People in midlife are busy, and experienced people are chronically overworked. Management needs to consciously build in time and opportunity for mentorship if they are serious about it's value.


This is a real issue I am going through. There is no reward for this sort of work. I am resentful of it.
Anonymous
Anonymous wrote:
Anonymous wrote:Yup. Remote made it easier for senior staff. Took away a lot of the work they did in bringing up younger teammates. So unless they are specifically tasked to do this and evaluated on it, its not done. Its much easier to just be an individual contributor especially when you are efficient and have trust of management to leave you alone and get stuff done. Management and people are the hardest. When management works remote a lot, everything else suffers eventually. Unless they were bad management to begin with


DH and I have both worked for fully remote orgs with no home office anybody could go to. You have weekly meetings with your manager, your team, your clients. Usually there is an active chat where people can post questions or joke around. There's plenty of camaraderie even among people who have never met.

IMO, hybrid with 3+ in-office days is the worst arrangement because people don't treat their WFH days as regular working days the way remote workers do.


Agree on hybrid. Plus, you still have to live close by.
Anonymous
Anonymous wrote: Do many junior staffers actually want to be heavily mentored by over 45s though?

I my experience the 22/23 ish fresh graduates tend to gravitate toward collegues slightly older and senior than them, so experienced enough to show them the ropes but young enough to interact with as peers. Obviously, they need to spend some time with the senior management too but that doesn’t need to be every day or even every week to get enough.


Dc graduated post COVID and got their first job. Work is come in the office whenever you want. They went into the office when they knew senior leaders had meetings in the office. Quickly met most of them and sought the most senior female 8n the office to mentor her. Because of this bond is given special projects that others are not. Will be great for grad recommendations.
Anonymous
I'm a senior staff and huge individual contributor. But guess what, much of my "younger, greener" team is offshore. So I mentor, train, laud, etc. remotely. What do you suggest?
Anonymous
gooners shouldnt
Anonymous
I'm torn. I'm senior in my org. and pretty inundated with responsibilities. Half of our staff was hired during covid and they did not have the benefit of face to face time. I feel some responsibility to mentor, but at the same time, my plate is pretty full.
Anonymous
lol that younger women get mentors
Anonymous
Anonymous wrote:lol that younger women get mentors


My child two years out of school first job was fully remote with a 45-50 single mom in another state who was barely engaged. She get deliverables but on average they talk 15-20 minutes a week. Half the time she was actually doing her job she suspects

She quit and new job in person. Her 30 year old boss is tasked with building a new team. He is ex Amazon and ex Microsoft. They are all in office Tuesday to Thursday.

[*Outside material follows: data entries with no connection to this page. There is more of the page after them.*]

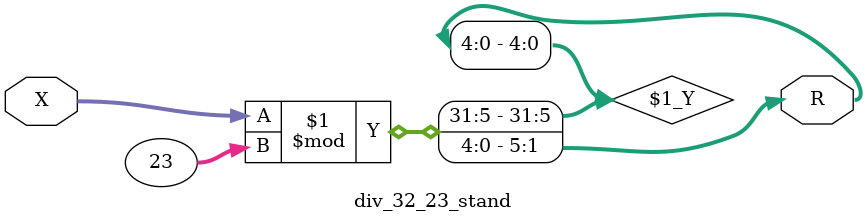
<source format=v>
module div_32_23_stand( X, R);//, R);


input  [32:1] X;
//output [28:1] Q; 
output [5:1] R;

//assign Q = X / 23;

assign R = X % 23;


endmodule

</source>
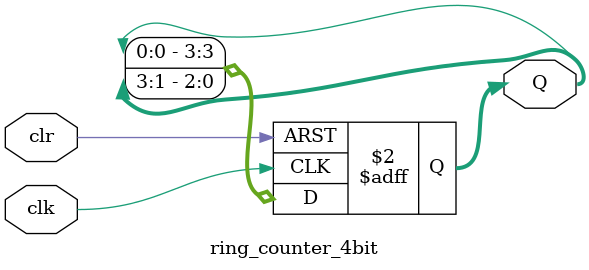
<source format=v>
module ring_counter_4bit(Q,clk,clr);
input clk,clr;
output reg [3:0]Q;

always @(posedge clk,posedge clr)begin
    if(clr) Q<=4'b1000;
    else begin
        Q[3]<=Q[0];
        Q[2]<=Q[3];
        Q[1]<=Q[2];
        Q[0]<=Q[1];
    end
end
endmodule
</source>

She is learning at such a faster pace. She is still home remote Monday and Friday. Sounds odd but last month when she started new job it was first time ever physically in an office since 2010 take your kids to work day! Even her two internships were remote.

Anonymous
Working remote is really difficult for anyone taking a new job they have never done before. Like outside your previous career path. I would know.

It's great for anyone who has been doing their job successfully for a long time and doesn't spend a lot of time managing people or managing noobs. Just getting your work done and lapping up the accolades.